Chief Member Tania Salarvand, Managing Director at software development company Globant, says that she and other leaders at her company decided that a remote-first, office optional plan was right for their team after a culture survey showed them how people were feeling about the return-to-office plan they tested last summer. "Everyone said, 'We want to have the option of coming in when we want and not being told to or required to,'" Salarvand says. As a result, she says her team, who is fully capable of doing their work remotely, opted to give employees the flexibility they needed to effectively do their job. "We create a lot of autonomy in our groups because we want people to feel like they own how they work," she says, explaining that leaders who have a sense of understanding and flexibility to their team's needs will see a lot of satisfaction in their staff.

Preemptively Counteract the "Zoom Ceiling"

While company pulse checks will give leaders a sense of how flexible they need to be with return-to-office plans, both Salarvand and Jones agree that executing workplace flexibility will only be effective if leaders are fair in how they evaluate performances. Already, experts are concerned about the impact remote work could have on women and people of color, who tend to opt for more flexible work options than other employees. In fact, Elora Voyles, People Scientist at human resource company Tinypulse, coined the term "Zoom ceiling" to refer to the bias favoring in-person employees that can keep individuals working hybrid or remote from receiving fair promotions and recognition.

"Leadership really needs to take a hard look at whether they have a culture that really accepts and appreciates that some people need to have different work settings, and that they're a company that is inclusive and accepting of a broader range of work-life situations," Jones says. A lot of this work, she explains, starts with the human resource team ensuring that there is a careful and fair tracking of performance measurements that don't fall into the archaic view of in-person work meaning more dedication.

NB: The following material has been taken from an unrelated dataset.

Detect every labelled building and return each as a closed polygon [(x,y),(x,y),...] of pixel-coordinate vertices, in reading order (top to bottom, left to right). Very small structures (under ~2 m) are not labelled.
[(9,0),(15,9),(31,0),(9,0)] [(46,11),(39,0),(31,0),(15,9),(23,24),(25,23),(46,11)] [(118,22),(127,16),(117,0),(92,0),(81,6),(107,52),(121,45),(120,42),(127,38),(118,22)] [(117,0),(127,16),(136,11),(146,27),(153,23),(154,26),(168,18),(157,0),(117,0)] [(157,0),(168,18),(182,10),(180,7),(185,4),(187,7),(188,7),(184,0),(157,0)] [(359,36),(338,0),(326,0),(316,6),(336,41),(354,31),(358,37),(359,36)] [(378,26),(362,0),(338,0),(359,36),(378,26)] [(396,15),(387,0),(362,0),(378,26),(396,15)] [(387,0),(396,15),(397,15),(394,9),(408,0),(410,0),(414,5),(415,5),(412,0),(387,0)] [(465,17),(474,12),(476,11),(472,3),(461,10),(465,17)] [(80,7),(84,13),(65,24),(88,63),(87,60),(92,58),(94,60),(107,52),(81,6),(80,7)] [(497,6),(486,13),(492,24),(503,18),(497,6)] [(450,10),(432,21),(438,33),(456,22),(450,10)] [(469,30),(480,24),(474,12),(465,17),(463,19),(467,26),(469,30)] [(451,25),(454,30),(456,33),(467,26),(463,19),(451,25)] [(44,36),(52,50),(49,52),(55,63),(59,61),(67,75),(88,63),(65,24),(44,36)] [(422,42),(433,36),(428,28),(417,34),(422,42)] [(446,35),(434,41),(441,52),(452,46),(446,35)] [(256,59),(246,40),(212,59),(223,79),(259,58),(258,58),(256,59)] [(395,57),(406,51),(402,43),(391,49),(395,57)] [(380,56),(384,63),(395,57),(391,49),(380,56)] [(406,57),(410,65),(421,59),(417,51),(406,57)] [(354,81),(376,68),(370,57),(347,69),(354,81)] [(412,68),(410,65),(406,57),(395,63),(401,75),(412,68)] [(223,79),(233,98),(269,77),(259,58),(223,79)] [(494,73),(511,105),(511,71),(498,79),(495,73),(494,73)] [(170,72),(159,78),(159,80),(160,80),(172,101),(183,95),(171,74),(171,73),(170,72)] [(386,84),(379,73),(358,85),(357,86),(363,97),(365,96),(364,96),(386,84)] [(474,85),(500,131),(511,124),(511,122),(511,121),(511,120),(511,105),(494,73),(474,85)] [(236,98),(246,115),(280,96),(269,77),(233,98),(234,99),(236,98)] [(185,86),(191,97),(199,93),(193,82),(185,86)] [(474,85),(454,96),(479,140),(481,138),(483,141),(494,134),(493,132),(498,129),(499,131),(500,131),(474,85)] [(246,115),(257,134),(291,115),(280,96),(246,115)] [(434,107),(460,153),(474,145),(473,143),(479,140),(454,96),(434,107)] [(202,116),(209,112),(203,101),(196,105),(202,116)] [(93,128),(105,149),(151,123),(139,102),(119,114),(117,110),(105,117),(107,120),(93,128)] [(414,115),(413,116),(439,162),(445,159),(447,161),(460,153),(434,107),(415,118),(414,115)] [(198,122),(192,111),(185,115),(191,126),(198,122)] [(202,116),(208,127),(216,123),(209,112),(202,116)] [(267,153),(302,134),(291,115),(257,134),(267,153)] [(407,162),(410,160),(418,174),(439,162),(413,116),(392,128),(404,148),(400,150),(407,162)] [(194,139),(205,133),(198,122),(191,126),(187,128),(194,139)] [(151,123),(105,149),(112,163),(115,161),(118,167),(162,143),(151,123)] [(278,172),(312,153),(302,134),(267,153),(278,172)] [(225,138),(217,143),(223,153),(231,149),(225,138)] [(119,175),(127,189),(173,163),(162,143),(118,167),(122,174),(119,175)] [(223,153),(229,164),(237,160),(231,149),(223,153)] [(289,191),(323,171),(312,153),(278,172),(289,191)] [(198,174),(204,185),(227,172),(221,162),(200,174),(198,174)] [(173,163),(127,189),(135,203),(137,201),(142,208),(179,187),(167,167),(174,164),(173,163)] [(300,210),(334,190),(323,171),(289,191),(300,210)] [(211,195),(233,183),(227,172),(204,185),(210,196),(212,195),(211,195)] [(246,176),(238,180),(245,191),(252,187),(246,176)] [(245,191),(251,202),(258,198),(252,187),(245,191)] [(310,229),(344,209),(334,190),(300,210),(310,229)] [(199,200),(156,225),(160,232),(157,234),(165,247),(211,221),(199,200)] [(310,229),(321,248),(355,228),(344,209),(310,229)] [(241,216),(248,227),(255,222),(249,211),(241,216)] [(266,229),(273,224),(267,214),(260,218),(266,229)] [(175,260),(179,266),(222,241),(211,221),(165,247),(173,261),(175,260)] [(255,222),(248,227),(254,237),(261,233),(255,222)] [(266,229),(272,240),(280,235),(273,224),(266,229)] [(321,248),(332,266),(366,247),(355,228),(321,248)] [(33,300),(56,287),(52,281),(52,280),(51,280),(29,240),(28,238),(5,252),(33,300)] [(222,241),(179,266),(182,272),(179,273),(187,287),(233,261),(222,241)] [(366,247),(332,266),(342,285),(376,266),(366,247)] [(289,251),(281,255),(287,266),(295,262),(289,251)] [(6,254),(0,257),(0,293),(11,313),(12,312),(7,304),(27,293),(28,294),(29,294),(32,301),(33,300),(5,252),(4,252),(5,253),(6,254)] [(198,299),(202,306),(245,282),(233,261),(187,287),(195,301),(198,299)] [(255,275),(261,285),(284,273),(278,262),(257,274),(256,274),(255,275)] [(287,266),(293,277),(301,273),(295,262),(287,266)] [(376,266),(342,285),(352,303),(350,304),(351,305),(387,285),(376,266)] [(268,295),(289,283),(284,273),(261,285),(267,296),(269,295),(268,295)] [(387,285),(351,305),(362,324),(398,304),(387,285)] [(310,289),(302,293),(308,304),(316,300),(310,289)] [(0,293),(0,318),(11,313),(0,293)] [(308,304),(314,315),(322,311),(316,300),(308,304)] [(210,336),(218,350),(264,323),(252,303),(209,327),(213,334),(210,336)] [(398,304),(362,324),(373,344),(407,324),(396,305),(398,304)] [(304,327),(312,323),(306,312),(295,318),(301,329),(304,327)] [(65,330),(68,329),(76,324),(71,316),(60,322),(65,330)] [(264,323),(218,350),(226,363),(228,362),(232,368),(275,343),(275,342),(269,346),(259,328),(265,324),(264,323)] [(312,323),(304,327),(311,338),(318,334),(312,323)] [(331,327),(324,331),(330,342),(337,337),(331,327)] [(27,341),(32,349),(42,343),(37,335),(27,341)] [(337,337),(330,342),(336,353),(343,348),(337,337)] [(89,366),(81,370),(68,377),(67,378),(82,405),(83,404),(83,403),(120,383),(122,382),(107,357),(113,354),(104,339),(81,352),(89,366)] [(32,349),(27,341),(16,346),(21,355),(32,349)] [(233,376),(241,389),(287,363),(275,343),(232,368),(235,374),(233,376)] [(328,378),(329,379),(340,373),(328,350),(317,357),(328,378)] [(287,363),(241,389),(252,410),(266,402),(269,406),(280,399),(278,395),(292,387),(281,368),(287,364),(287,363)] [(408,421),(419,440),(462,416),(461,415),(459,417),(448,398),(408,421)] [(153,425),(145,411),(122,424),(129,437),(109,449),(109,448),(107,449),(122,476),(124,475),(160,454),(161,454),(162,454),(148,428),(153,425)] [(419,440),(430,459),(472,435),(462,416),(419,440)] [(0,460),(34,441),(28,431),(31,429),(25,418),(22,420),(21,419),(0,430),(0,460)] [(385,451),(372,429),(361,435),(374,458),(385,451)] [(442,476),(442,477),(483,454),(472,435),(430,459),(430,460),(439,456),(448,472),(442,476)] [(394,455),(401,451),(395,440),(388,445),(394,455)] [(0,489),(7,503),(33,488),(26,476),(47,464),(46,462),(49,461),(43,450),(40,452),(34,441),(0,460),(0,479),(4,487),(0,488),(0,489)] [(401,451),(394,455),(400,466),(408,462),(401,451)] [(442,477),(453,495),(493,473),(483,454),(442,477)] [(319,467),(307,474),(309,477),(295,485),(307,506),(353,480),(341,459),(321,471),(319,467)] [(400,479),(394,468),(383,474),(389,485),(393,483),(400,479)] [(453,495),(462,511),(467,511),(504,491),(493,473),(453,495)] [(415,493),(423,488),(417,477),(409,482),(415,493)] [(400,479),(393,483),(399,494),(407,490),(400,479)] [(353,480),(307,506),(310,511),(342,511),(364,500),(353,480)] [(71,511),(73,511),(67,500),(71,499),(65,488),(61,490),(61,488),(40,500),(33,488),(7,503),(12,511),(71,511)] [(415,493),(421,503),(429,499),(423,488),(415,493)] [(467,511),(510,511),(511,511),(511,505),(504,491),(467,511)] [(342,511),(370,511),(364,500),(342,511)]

"Human resource teams need to really look beyond the quicker ways of assessing people and ask, 'How do we truly measure people? How do we measure results?' And they need to get past some of the inherent biases that might be in place and tied to a former way of working that was much more catered to everyone in an office," Jones says.

To ensure that fair recognition is received at her company, Salarvand says she and her team have implemented a new HR system called "Star Me Up" that requires employees and managers to recognize their peers and subordinates with stars for their great work. "It's highly encouraged to the point where if you haven't sent any stars you will get a notification that says, 'You haven't sent any stars in a month,'" Salarvand says. This AI-backed system, she explains, also monitors how often someone is engaging with and giving stars to one team member over the other, sending a notification if it feels like an individual needs to set-up a coffee date or Zoom call with another colleague.

While an AI-backed system such as "Star Me Up" may not be possible for all leaders, Salarvand says that doesn't mean there aren't other ways in which executives can take matters into their own hands when it comes to being fair at work. "I feel like it's each individual and each leader's responsibility to be super conscious of working women, mothers, and anyone else who is trying to manage it all and feeling like being in the workforce they can't."